The apparent closeness of the race - and the uncertainty of the polls - is the reason both campaigns are urging their people to get themselves and others to the polls.
"Pretend you're one point down," Trump told supporters Sunday at his Madison Square Garden rally.
Harris and allies have delivered similar messages to their voters, and the vice president has expressed confidence in the outcome.
"My internal polling is my instinct,” Harris told reporters while campaigning in Philadelphia. “I let the campaign people deal with all that other stuff, and I am responding to what I’m seeing.”
She added: “It’s very exciting, and the momentum is with us."
The battleground states that will decide the election - including the trio of Pennsylvania, Michigan, and Wisconsin - are also quite close, and Trump backers believe that their "hidden vote" is still a big factor.
In Pennsylvania, the Real Clear Politics average gives Trump a lead of 0.5% - at this time eight years ago, he trailed Clinton in the Keystone State by 5 percentage points but nonetheless carried it, barely, on Election Day.

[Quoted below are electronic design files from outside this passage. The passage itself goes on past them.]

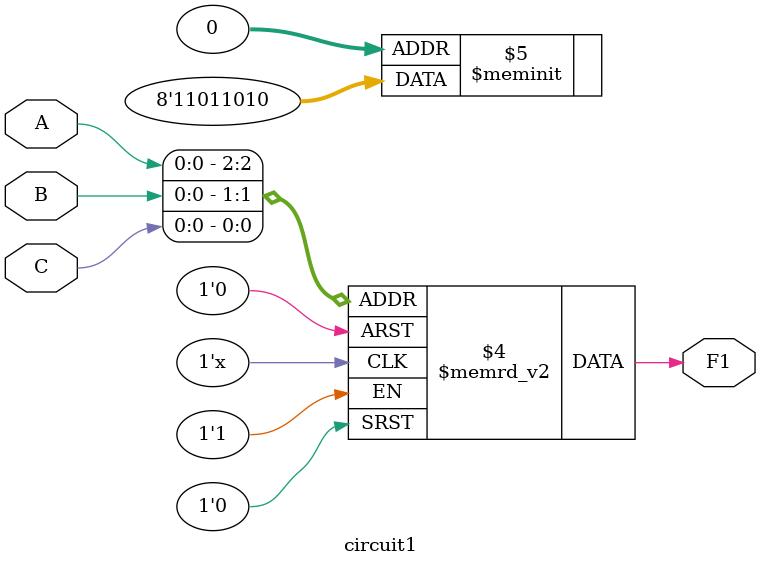
<source format=v>
`timescale 1ns / 1ps

module circuit1(
    input A,
    input B,
    input C,
    output reg F1
    );
    always@(A, B, C) begin
        case({A, B, C})
            3'b000: F1 = 1'b0;
            3'b001: F1 = 1'b1;
            3'b010: F1 = 1'b0;
            3'b011: F1 = 1'b1;
            3'b100: F1 = 1'b1;
            3'b101: F1 = 1'b0;
            3'b110: F1 = 1'b1;
            3'b111: F1 = 1'b1;
        endcase
        end
endmodule


</source>
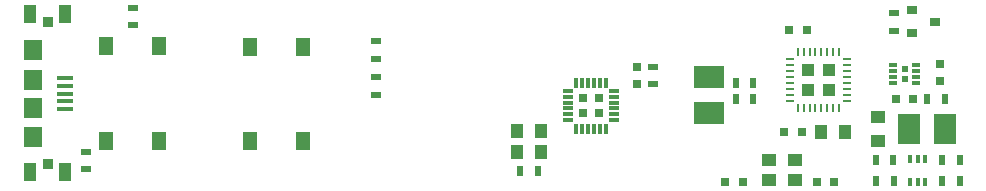
<source format=gbr>
G04 #@! TF.GenerationSoftware,KiCad,Pcbnew,(5.0.0)*
G04 #@! TF.CreationDate,2019-05-10T09:44:01+02:00*
G04 #@! TF.ProjectId,3dsimo_kit,336473696D6F5F6B69742E6B69636164,200A*
G04 #@! TF.SameCoordinates,Original*
G04 #@! TF.FileFunction,Paste,Top*
G04 #@! TF.FilePolarity,Positive*
%FSLAX46Y46*%
G04 Gerber Fmt 4.6, Leading zero omitted, Abs format (unit mm)*
G04 Created by KiCad (PCBNEW (5.0.0)) date 05/10/19 09:44:01*
%MOMM*%
%LPD*%
G01*
G04 APERTURE LIST*
%ADD10R,0.900000X0.500000*%
%ADD11R,0.750000X0.800000*%
%ADD12R,1.950000X2.500000*%
%ADD13R,2.500000X1.950000*%
%ADD14R,1.300000X1.100000*%
%ADD15R,0.800000X0.750000*%
%ADD16R,1.250000X1.000000*%
%ADD17R,1.500000X1.800000*%
%ADD18R,1.450000X0.450000*%
%ADD19R,0.780000X0.780000*%
%ADD20R,0.300000X0.850000*%
%ADD21R,0.850000X0.300000*%
%ADD22R,1.035000X1.035000*%
%ADD23R,0.700000X0.250000*%
%ADD24R,0.250000X0.700000*%
%ADD25R,0.900000X0.900000*%
%ADD26R,1.100000X1.500000*%
%ADD27R,0.400000X0.650000*%
%ADD28R,1.000000X1.250000*%
%ADD29R,0.500000X0.900000*%
%ADD30R,1.300000X1.550000*%
%ADD31R,0.540000X0.510000*%
%ADD32R,0.650000X0.350000*%
%ADD33R,0.900000X0.800000*%
G04 APERTURE END LIST*
D10*
G04 #@! TO.C,R15*
X71500000Y-67550000D03*
X71500000Y-69050000D03*
G04 #@! TD*
G04 #@! TO.C,R8*
X119550000Y-60350000D03*
X119550000Y-61850000D03*
G04 #@! TD*
D11*
G04 #@! TO.C,C11*
X118200000Y-61850000D03*
X118200000Y-60350000D03*
G04 #@! TD*
D12*
G04 #@! TO.C,C13*
X144275000Y-65650000D03*
X141225000Y-65650000D03*
G04 #@! TD*
D13*
G04 #@! TO.C,C12*
X124300000Y-61225000D03*
X124300000Y-64275000D03*
G04 #@! TD*
D14*
G04 #@! TO.C,X2*
X129400000Y-69950000D03*
X131600000Y-69950000D03*
X131600000Y-68250000D03*
X129400000Y-68250000D03*
G04 #@! TD*
D15*
G04 #@! TO.C,C10*
X134900000Y-70100000D03*
X133400000Y-70100000D03*
G04 #@! TD*
G04 #@! TO.C,C9*
X125650000Y-70100000D03*
X127150000Y-70100000D03*
G04 #@! TD*
D16*
G04 #@! TO.C,C8*
X138600000Y-66650000D03*
X138600000Y-64650000D03*
G04 #@! TD*
D17*
G04 #@! TO.C,J2*
X67075000Y-66350000D03*
X67075000Y-63850000D03*
X67075000Y-61450000D03*
X67075000Y-58950000D03*
D18*
X69750000Y-63950000D03*
X69750000Y-63300000D03*
X69750000Y-62650000D03*
X69750000Y-62000000D03*
X69750000Y-61350000D03*
G04 #@! TD*
D19*
G04 #@! TO.C,U4*
X113650000Y-63000000D03*
X113650000Y-64300000D03*
X114950000Y-63000000D03*
X114950000Y-64300000D03*
D20*
X113050000Y-61700000D03*
X113550000Y-61700000D03*
X114050000Y-61700000D03*
X114550000Y-61700000D03*
X115050000Y-61700000D03*
X115550000Y-61700000D03*
D21*
X116250000Y-62400000D03*
X116250000Y-62900000D03*
X116250000Y-63400000D03*
X116250000Y-63900000D03*
X116250000Y-64400000D03*
X116250000Y-64900000D03*
D20*
X115550000Y-65600000D03*
X115050000Y-65600000D03*
X114550000Y-65600000D03*
X114050000Y-65600000D03*
X113550000Y-65600000D03*
X113050000Y-65600000D03*
D21*
X112350000Y-64900000D03*
X112350000Y-64400000D03*
X112350000Y-63900000D03*
X112350000Y-63400000D03*
X112350000Y-62900000D03*
X112350000Y-62400000D03*
G04 #@! TD*
D22*
G04 #@! TO.C,U3*
X132687500Y-62362500D03*
X134412500Y-62362500D03*
X132687500Y-60637500D03*
X134412500Y-60637500D03*
D23*
X131150000Y-63250000D03*
X131150000Y-62750000D03*
X131150000Y-62250000D03*
X131150000Y-61750000D03*
X131150000Y-61250000D03*
X131150000Y-60750000D03*
X131150000Y-60250000D03*
X131150000Y-59750000D03*
D24*
X131800000Y-59100000D03*
X132300000Y-59100000D03*
X132800000Y-59100000D03*
X133300000Y-59100000D03*
X133800000Y-59100000D03*
X134300000Y-59100000D03*
X134800000Y-59100000D03*
X135300000Y-59100000D03*
D23*
X135950000Y-59750000D03*
X135950000Y-60250000D03*
X135950000Y-60750000D03*
X135950000Y-61250000D03*
X135950000Y-61750000D03*
X135950000Y-62250000D03*
X135950000Y-62750000D03*
X135950000Y-63250000D03*
D24*
X135300000Y-63900000D03*
X134800000Y-63900000D03*
X134300000Y-63900000D03*
X133800000Y-63900000D03*
X133300000Y-63900000D03*
X132800000Y-63900000D03*
X132300000Y-63900000D03*
X131800000Y-63900000D03*
G04 #@! TD*
D25*
G04 #@! TO.C,D1*
X68300000Y-56550000D03*
D26*
X69800000Y-55900000D03*
X66800000Y-55900000D03*
G04 #@! TD*
D25*
G04 #@! TO.C,D2*
X68300000Y-68600000D03*
D26*
X66800000Y-69250000D03*
X69800000Y-69250000D03*
G04 #@! TD*
D27*
G04 #@! TO.C,Q2*
X141300000Y-70100000D03*
X142600000Y-70100000D03*
X141950000Y-68200000D03*
X141950000Y-70100000D03*
X142600000Y-68200000D03*
X141300000Y-68200000D03*
G04 #@! TD*
D15*
G04 #@! TO.C,C5*
X130650000Y-65850000D03*
X132150000Y-65850000D03*
G04 #@! TD*
D28*
G04 #@! TO.C,C4*
X133800000Y-65850000D03*
X135800000Y-65850000D03*
G04 #@! TD*
G04 #@! TO.C,C6*
X110050000Y-65800000D03*
X108050000Y-65800000D03*
G04 #@! TD*
G04 #@! TO.C,C7*
X108050000Y-67550000D03*
X110050000Y-67550000D03*
G04 #@! TD*
D29*
G04 #@! TO.C,R10*
X145550000Y-70000000D03*
X144050000Y-70000000D03*
G04 #@! TD*
D10*
G04 #@! TO.C,R14*
X75550000Y-56850000D03*
X75550000Y-55350000D03*
G04 #@! TD*
D29*
G04 #@! TO.C,R13*
X144250000Y-63100000D03*
X142750000Y-63100000D03*
G04 #@! TD*
G04 #@! TO.C,R11*
X108300000Y-69200000D03*
X109800000Y-69200000D03*
G04 #@! TD*
G04 #@! TO.C,R7*
X139950000Y-70000000D03*
X138450000Y-70000000D03*
G04 #@! TD*
G04 #@! TO.C,R6*
X126550000Y-63100000D03*
X128050000Y-63100000D03*
G04 #@! TD*
G04 #@! TO.C,R5*
X128050000Y-61700000D03*
X126550000Y-61700000D03*
G04 #@! TD*
G04 #@! TO.C,R12*
X138400000Y-68300000D03*
X139900000Y-68300000D03*
G04 #@! TD*
D15*
G04 #@! TO.C,C3*
X140100000Y-63100000D03*
X141600000Y-63100000D03*
G04 #@! TD*
D30*
G04 #@! TO.C,SW2*
X85425000Y-58675000D03*
X89925000Y-58675000D03*
X85425000Y-66675000D03*
X89925000Y-66675000D03*
G04 #@! TD*
G04 #@! TO.C,SW1*
X77700000Y-66650000D03*
X73200000Y-66650000D03*
X77700000Y-58650000D03*
X73200000Y-58650000D03*
G04 #@! TD*
D31*
G04 #@! TO.C,U1*
X140850000Y-61425000D03*
X140850000Y-60575000D03*
D32*
X139850000Y-61750000D03*
X139850000Y-61250000D03*
X139850000Y-60750000D03*
X139850000Y-60250000D03*
X141850000Y-60250000D03*
X141850000Y-60750000D03*
X141850000Y-61250000D03*
X141850000Y-61750000D03*
G04 #@! TD*
D33*
G04 #@! TO.C,Q1*
X141450000Y-55600000D03*
X141450000Y-57500000D03*
X143450000Y-56550000D03*
G04 #@! TD*
D15*
G04 #@! TO.C,C2*
X131050000Y-57250000D03*
X132550000Y-57250000D03*
G04 #@! TD*
D11*
G04 #@! TO.C,C1*
X143850000Y-61600000D03*
X143850000Y-60100000D03*
G04 #@! TD*
D10*
G04 #@! TO.C,R3*
X139950000Y-55800000D03*
X139950000Y-57300000D03*
G04 #@! TD*
D29*
G04 #@! TO.C,R4*
X145550000Y-68300000D03*
X144050000Y-68300000D03*
G04 #@! TD*
D10*
G04 #@! TO.C,R1*
X96100000Y-62775000D03*
X96100000Y-61275000D03*
G04 #@! TD*
G04 #@! TO.C,R2*
X96100000Y-58175000D03*
X96100000Y-59675000D03*
G04 #@! TD*
M02*

</source>
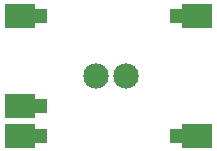
<source format=gbr>
%TF.GenerationSoftware,KiCad,Pcbnew,9.0.1+dfsg-1*%
%TF.CreationDate,2025-05-01T10:58:03+02:00*%
%TF.ProjectId,battery-connector,62617474-6572-4792-9d63-6f6e6e656374,rev?*%
%TF.SameCoordinates,Original*%
%TF.FileFunction,Soldermask,Bot*%
%TF.FilePolarity,Negative*%
%FSLAX46Y46*%
G04 Gerber Fmt 4.6, Leading zero omitted, Abs format (unit mm)*
G04 Created by KiCad (PCBNEW 9.0.1+dfsg-1) date 2025-05-01 10:58:03*
%MOMM*%
%LPD*%
G01*
G04 APERTURE LIST*
G04 Aperture macros list*
%AMRoundRect*
0 Rectangle with rounded corners*
0 $1 Rounding radius*
0 $2 $3 $4 $5 $6 $7 $8 $9 X,Y pos of 4 corners*
0 Add a 4 corners polygon primitive as box body*
4,1,4,$2,$3,$4,$5,$6,$7,$8,$9,$2,$3,0*
0 Add four circle primitives for the rounded corners*
1,1,$1+$1,$2,$3*
1,1,$1+$1,$4,$5*
1,1,$1+$1,$6,$7*
1,1,$1+$1,$8,$9*
0 Add four rect primitives between the rounded corners*
20,1,$1+$1,$2,$3,$4,$5,0*
20,1,$1+$1,$4,$5,$6,$7,0*
20,1,$1+$1,$6,$7,$8,$9,0*
20,1,$1+$1,$8,$9,$2,$3,0*%
G04 Aperture macros list end*
%ADD10C,2.154000*%
%ADD11R,2.540000X2.000000*%
%ADD12RoundRect,0.250000X-0.375000X-0.375000X0.375000X-0.375000X0.375000X0.375000X-0.375000X0.375000X0*%
G04 APERTURE END LIST*
D10*
%TO.C,J1*%
X66802000Y-60960000D03*
X69342000Y-60960000D03*
%TD*%
D11*
%TO.C,M1*%
X75352000Y-55880000D03*
D12*
X73652000Y-55880000D03*
D11*
X75352000Y-66040000D03*
D12*
X73652000Y-66040000D03*
X62052000Y-55880000D03*
D11*
X60352000Y-55880000D03*
D12*
X62052000Y-63500000D03*
D11*
X60352000Y-63500000D03*
D12*
X62052000Y-66040000D03*
D11*
X60352000Y-66040000D03*
%TD*%
M02*

</source>
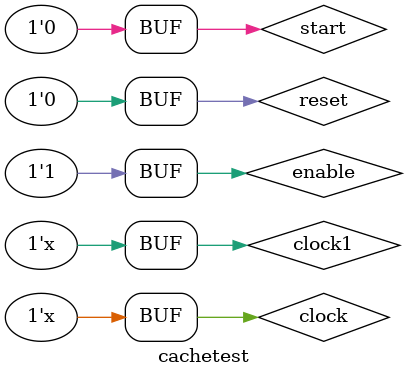
<source format=v>
`timescale 1ns / 1ps


module cachetest;

	// Inputs
	reg reset;
	reg clock1;
	reg clock;
	reg enable;
	reg start;
	reg [2:0] flag;

	// Outputs
	wire [15:0] d_addr;
	wire [15:0] i_addr;
	wire d_we;
	wire [15:0] d_dataout;
	wire [6:0] a_g;
	wire [3:0] en;

	// Instantiate the Unit Under Test (UUT)
	haha uut (
		.reset(reset), 
		.clock1(clock1), 
		.clock(clock), 
		.enable(enable), 
		.start(start), 
		.flag(flag), 
		.d_addr(d_addr), 
		.i_addr(i_addr), 
		.d_we(d_we), 
		.d_dataout(d_dataout), 
		.a_g(a_g), 
		.en(en)
	);

	always#5  clock = ~clock; 

always#1  clock1 = ~clock1; 
	initial begin
		// Initialize Inputs
		clock1 = 0;
		reset = 0;
		clock = 0;
		//i_datain = 0;
		//d_datain = 0;
		enable = 0;
		start = 0;

		// Wait 100 ns for global reset to finish
		#100;

		// Add stimulus here
 $display("pc:idir:regA:regB:regC:dr:dout:w:reC1:gr0 :gr1 :gr2 :gr3 :gr4 :gr5 :gr6 :gr7 :zf:nf:cf");
    $monitor("%h:%h:%h:%h:%h:%h:%h:%h:%h:%h:%h:%h:%h:%h:%h:%h:%h:%h:%h", 
	uut.pc,uut.id_ir, uut.reg_A, uut.reg_B, uut.reg_C,
   	d_addr, d_dataout,d_we, uut.reg_C1, uut.gr[0],uut.gr[1], uut.gr[2], uut.gr[3],uut.gr[4],uut.gr[5],uut.gr[6],uut.gr[7],uut.zf,uut.nf,uut.cf);
	
enable <= 1; 

#10 reset <= 1;start <=1;
#10 reset <= 0;
#10 start <= 0;


	end
      
endmodule


</source>
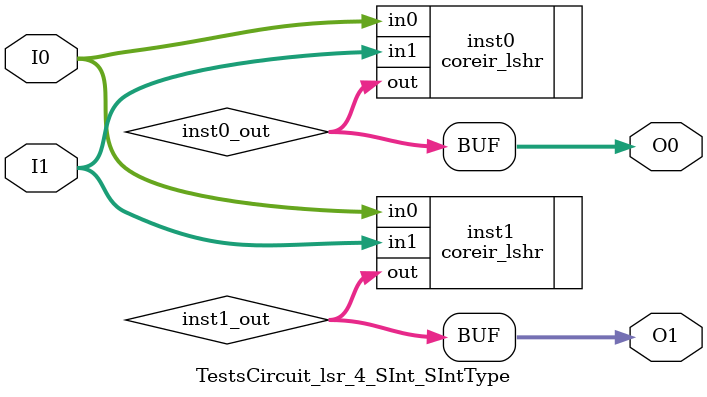
<source format=v>
module TestsCircuit_lsr_4_SInt_SIntType (input signed [3:0] I0, input signed [3:0] I1, output signed [3:0] O0, output signed [3:0] O1);
wire [3:0] inst0_out;
wire [3:0] inst1_out;
coreir_lshr inst0 (.in0(I0), .in1(I1), .out(inst0_out));
coreir_lshr inst1 (.in0(I0), .in1(I1), .out(inst1_out));
assign O0 = inst0_out;
assign O1 = inst1_out;
endmodule


</source>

In Michigan, Trump has an 0.1 point lead in the RCP average. Four years ago, Biden led the survey by 8.6 percentage points, while eight years ago, Clinton held a seven-point lead. Trump narrowly lost Michigan in 2020, and narrowly won it in 2016.
And what about Wisconsin? Trump has a lead of 0.3 percentage points in the RCP average. Biden led the state by 6.4 points in the poll averaging four years ago, and barely won the state. Clinton led by 6 percentage points in 2016, and Trump barely won the state.
Trump promotes - and exaggerates - his poll numbers, while Democrats project a different story when the voting is complete.
"Here is a prediction," said pro-Harris political commentator Matthew Dowd, speaking on the X social media site. "Watch every one of poll aggregators/election predictors shift their models this week to favor Harris ... They have been wrong for a month."